Salgo a tomar mate al jardín que cultiva mi esposa.
Los rumores del barrio se entremezclan con el helecho, feraz, con las macetas coloridas de pensamientos y con el malvón, cariñoso.
El jardín es virtual.
El patio del departamento está embaldosado de rojo, es pequeño entre la pared medianera y los muros del edificio. Arriba, del balcón de otro departamento asoma medio manubrio de bicicleta y cosas de metal. Chatarra, como la de mi vecino de la infancia.
Mi madre cultivaba también malvones. Y la mamá de mi esposa. La suavidad del malvón es como la de las manos maternas. Mis hijas deben haber sentido las caricias de mi esposa con la misma ternura con que yo, aquéllas que me enseñaron a hacer la señal de la Cruz. Recuerdo su tacto. Y evoco esas manos -ya anciana mi madre- pequeñas, arrugaditas, dando vuelta las tostadas para tomar mate con mi padre, cuando se sentaba al lado de la cocina porque le molestaba permanecer de pie.
Mi madre escuchaba la radio y, desde el jardín, mi infancia oía -como percibo yo ahora la radio de mi vecino- voces ininteligibles cual puntos suspensivos. Y la voz de mi vecina llama a su hijo, que le responde un ya voy desganado.
Un canario canta no sé dónde.
Mi padre criaba canarios, flores coloridas con música.
Junto a una maceta veo una bolsa de polietileno con tierra fértil adquirida en un supermercado.
Mi padre la compraba en baldes, a un conocido que vivía en las afueras de la ciudad. Mi padre me enseñó a puntear la tierra. A clavar la pala de punta -la pala ancha era para cargar baldes o carretillas-, enterrarla con el pie, levantar el terrón negro, darlo vuelta, quebrarlo con el canto de la pala, expurgarlo de las raíces largas de gramilla, deshacerlo... la última vez que tuve una pala de punta en mis manos fue para esparcir el terrón final sobre la caja de su último reposo. Mi hijo ya descansa, se libró de esa dura tarea ¿quién esparcirá ese terrón sobre mi caja, cuando mi cabeza ya no piense, ni mis manos trabajen, ni mi sexo se inmiscuya en mis ideas...? Dios quiera que, quien sea que cierre ese ciclo, no deba llorar. Yo lo cumplí con orgullo: mirá, papá -ostenté con sabor salado en mis ojos, desde mis cincuenta años-, aprendí lo que vos me enseñaste...

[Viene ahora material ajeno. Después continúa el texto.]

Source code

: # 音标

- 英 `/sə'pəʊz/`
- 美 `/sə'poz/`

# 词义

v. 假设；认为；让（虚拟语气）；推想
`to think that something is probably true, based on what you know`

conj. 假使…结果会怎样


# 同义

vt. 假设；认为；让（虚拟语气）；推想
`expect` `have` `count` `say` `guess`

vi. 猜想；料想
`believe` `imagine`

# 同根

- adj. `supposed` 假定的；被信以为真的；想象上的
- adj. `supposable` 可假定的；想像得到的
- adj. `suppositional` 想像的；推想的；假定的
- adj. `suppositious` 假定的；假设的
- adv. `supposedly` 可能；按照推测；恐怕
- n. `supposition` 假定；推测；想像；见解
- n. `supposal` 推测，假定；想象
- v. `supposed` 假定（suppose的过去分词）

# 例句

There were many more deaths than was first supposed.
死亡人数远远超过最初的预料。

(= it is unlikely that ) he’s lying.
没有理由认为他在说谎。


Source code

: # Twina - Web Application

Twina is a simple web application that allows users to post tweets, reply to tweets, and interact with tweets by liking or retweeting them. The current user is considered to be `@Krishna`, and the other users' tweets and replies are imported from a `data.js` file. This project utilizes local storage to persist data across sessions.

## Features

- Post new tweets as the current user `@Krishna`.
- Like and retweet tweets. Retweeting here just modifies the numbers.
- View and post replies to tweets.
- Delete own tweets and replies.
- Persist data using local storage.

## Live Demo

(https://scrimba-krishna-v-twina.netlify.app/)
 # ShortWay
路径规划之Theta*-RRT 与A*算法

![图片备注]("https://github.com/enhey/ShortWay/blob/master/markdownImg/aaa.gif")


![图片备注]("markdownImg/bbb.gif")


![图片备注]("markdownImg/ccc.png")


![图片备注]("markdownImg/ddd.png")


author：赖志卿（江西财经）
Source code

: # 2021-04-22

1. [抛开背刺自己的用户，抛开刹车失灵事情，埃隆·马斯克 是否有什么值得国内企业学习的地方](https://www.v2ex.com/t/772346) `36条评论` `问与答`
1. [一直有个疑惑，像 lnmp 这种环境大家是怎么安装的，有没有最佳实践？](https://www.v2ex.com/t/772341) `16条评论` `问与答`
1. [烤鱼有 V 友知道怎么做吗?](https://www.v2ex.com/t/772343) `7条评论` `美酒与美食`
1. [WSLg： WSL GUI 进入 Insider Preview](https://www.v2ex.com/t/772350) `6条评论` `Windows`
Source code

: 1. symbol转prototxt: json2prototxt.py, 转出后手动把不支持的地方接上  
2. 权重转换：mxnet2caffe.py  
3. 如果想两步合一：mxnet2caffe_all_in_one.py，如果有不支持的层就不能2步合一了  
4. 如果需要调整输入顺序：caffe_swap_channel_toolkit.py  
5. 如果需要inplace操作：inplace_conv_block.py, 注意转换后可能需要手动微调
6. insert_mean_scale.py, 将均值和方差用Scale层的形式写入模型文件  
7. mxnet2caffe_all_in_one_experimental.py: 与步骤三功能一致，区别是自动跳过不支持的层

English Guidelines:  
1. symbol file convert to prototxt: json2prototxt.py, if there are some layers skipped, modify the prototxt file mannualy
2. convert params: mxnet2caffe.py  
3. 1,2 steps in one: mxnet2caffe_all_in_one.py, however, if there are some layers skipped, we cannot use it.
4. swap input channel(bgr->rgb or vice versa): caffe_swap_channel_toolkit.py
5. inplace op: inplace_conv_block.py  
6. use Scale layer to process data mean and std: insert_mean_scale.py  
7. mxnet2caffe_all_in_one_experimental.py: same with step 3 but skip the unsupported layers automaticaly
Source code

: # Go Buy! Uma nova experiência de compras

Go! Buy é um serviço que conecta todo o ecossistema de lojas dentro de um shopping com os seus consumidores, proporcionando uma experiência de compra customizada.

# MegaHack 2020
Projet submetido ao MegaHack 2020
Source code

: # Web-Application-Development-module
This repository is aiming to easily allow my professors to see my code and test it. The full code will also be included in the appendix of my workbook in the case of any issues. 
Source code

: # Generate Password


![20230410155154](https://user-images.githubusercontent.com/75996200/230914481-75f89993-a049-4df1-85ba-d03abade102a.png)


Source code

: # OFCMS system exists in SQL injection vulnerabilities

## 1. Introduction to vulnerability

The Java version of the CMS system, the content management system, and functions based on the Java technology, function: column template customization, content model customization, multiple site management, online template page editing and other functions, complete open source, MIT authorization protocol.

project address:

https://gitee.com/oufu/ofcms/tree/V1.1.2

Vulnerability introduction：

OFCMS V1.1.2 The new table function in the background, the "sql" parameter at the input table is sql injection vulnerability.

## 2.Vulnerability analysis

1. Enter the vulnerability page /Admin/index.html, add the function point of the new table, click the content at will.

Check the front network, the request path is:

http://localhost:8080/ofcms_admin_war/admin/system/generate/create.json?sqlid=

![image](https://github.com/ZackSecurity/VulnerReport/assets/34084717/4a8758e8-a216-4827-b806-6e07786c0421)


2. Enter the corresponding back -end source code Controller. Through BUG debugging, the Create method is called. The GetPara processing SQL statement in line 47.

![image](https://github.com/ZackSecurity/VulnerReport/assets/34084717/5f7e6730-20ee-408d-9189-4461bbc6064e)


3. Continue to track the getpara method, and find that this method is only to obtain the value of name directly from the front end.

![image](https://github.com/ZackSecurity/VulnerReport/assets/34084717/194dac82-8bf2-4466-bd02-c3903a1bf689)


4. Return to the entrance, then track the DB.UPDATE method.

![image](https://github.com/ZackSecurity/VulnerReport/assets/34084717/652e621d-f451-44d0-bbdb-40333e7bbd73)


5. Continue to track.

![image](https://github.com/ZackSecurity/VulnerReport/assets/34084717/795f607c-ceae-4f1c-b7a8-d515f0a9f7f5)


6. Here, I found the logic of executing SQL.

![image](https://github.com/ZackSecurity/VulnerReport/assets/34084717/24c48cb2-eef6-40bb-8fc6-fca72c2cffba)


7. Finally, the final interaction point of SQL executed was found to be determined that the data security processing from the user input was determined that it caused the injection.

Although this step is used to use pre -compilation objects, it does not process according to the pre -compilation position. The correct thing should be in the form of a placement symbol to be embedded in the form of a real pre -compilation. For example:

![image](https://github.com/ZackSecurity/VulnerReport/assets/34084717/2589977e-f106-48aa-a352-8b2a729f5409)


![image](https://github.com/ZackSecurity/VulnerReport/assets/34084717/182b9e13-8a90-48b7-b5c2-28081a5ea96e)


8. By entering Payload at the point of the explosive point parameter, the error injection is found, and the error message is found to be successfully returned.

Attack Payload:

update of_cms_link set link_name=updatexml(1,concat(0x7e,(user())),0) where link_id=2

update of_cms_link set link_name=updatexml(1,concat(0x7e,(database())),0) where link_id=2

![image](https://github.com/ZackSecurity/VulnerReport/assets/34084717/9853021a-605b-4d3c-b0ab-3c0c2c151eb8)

Un gato se asoma sobre la pared.
Me mira inquisitivo. Con insistencia. Descaradamente. Veo su cabeza -sus ojos, sus orejas, su morro- y solo una pequeña parte de su cuerpo. Parece un títere de guante. Mi tía me regaló un títere. Otra tía, Adelaida (Ade, Ada) los hacía pintando el rostro en una calabacita. También, a un amigo y a mí, nos hizo un globo multicolor de papel maché que se elevó henchido con el fuego a alcohol de quemar encendido en una latita de paté de foie sostenida con cordeles a su base abierta y se perdió como una estrella fugaz que asciende, en un cielo vespertino como éste, tapizado con la gasa de las nubes.
Han arribado las golondrinas de su viaje milenario.
Otro ciclo se ha cumplido. Danzan en el aire y se posan tintineantes en las antenas de televisión de los techos vecinos, como ayer, en los álamos de mi casa natal. Mis padres, en la plenitud de su edad, miraban cómo esas pequeñas "V" vitales anidaban en el mismo lugar que años anteriores, como hoy.
Los helechos siguen escuchando la radio, los malvones preparando sus caricias generosas y los pensamientos trinando con la voz del canario del vecino.
Por un instante salí del tiempo y me perdí en la eternidad, en el jardín que cultiva mi esposa.